• **The data**:
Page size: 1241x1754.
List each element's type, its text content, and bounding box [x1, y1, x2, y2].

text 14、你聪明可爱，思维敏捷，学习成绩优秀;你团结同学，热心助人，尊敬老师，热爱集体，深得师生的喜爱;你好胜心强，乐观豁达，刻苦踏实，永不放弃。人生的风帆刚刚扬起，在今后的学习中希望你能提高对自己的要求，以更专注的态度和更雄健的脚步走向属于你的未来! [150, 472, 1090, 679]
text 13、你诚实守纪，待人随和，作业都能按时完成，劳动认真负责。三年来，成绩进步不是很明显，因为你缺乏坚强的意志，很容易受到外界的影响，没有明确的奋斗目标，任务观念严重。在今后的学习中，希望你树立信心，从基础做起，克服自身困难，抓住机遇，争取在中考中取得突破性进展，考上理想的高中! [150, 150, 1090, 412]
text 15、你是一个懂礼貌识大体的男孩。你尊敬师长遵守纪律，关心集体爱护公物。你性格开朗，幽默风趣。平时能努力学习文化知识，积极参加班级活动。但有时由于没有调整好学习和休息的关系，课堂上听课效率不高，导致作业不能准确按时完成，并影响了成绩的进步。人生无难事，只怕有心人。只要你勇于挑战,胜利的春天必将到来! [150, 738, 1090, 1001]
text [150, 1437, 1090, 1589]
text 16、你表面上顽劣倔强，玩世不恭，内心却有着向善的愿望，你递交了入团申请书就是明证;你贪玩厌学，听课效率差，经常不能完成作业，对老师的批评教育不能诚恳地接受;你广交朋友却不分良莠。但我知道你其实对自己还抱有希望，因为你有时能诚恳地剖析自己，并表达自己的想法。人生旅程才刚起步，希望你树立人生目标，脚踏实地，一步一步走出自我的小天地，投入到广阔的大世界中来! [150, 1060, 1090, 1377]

• **What to produce**: Every record must be given again exactly as it was written.

• **Result of the task**:
Page size: 1241x1754.
List each element's type, its text content, and bounding box [x1, y1, x2, y2].

text 14、你聪明可爱，思维敏捷，学习成绩优秀;你团结同学，热心助人，尊敬老师，热爱集体，深得师生的喜爱;你好胜心强，乐观豁达，刻苦踏实，永不放弃。人生的风帆刚刚扬起，在今后的学习中希望你能提高对自己的要求，以更专注的态度和更雄健的脚步走向属于你的未来! [150, 472, 1090, 679]
text 13、你诚实守纪，待人随和，作业都能按时完成，劳动认真负责。三年来，成绩进步不是很明显，因为你缺乏坚强的意志，很容易受到外界的影响，没有明确的奋斗目标，任务观念严重。在今后的学习中，希望你树立信心，从基础做起，克服自身困难，抓住机遇，争取在中考中取得突破性进展，考上理想的高中! [150, 150, 1090, 412]
text 15、你是一个懂礼貌识大体的男孩。你尊敬师长遵守纪律，关心集体爱护公物。你性格开朗，幽默风趣。平时能努力学习文化知识，积极参加班级活动。但有时由于没有调整好学习和休息的关系，课堂上听课效率不高，导致作业不能准确按时完成，并影响了成绩的进步。人生无难事，只怕有心人。只要你勇于挑战,胜利的春天必将到来! [150, 738, 1090, 1001]
text [150, 1437, 1090, 1589]
text 16、你表面上顽劣倔强，玩世不恭，内心却有着向善的愿望，你递交了入团申请书就是明证;你贪玩厌学，听课效率差，经常不能完成作业，对老师的批评教育不能诚恳地接受;你广交朋友却不分良莠。但我知道你其实对自己还抱有希望，因为你有时能诚恳地剖析自己，并表达自己的想法。人生旅程才刚起步，希望你树立人生目标，脚踏实地，一步一步走出自我的小天地，投入到广阔的大世界中来! [150, 1060, 1090, 1377]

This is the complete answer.